## begin

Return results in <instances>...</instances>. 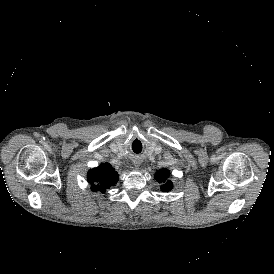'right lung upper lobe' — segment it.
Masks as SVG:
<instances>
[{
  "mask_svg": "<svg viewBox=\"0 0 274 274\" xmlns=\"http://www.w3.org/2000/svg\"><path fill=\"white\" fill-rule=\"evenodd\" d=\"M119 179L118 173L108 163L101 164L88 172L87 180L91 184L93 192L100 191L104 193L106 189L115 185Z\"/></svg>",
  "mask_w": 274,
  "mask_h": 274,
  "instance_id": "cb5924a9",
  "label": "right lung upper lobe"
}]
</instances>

## end
## begin

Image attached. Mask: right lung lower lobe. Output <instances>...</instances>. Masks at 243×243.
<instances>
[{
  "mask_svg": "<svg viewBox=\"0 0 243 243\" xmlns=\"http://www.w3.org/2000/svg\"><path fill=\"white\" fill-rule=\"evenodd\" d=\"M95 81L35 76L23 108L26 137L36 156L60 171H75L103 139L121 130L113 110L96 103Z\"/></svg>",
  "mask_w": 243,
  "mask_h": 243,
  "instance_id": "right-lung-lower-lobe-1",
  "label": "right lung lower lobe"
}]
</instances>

## end

Set exercise
From the material above, extract each line that contains the string "lower".

Answer to the task
Image attached. Mask: right lung lower lobe. Output <instances>...</instances>. Masks at 243×243.
  "instance_id": "right-lung-lower-lobe-1",
  "label": "right lung lower lobe"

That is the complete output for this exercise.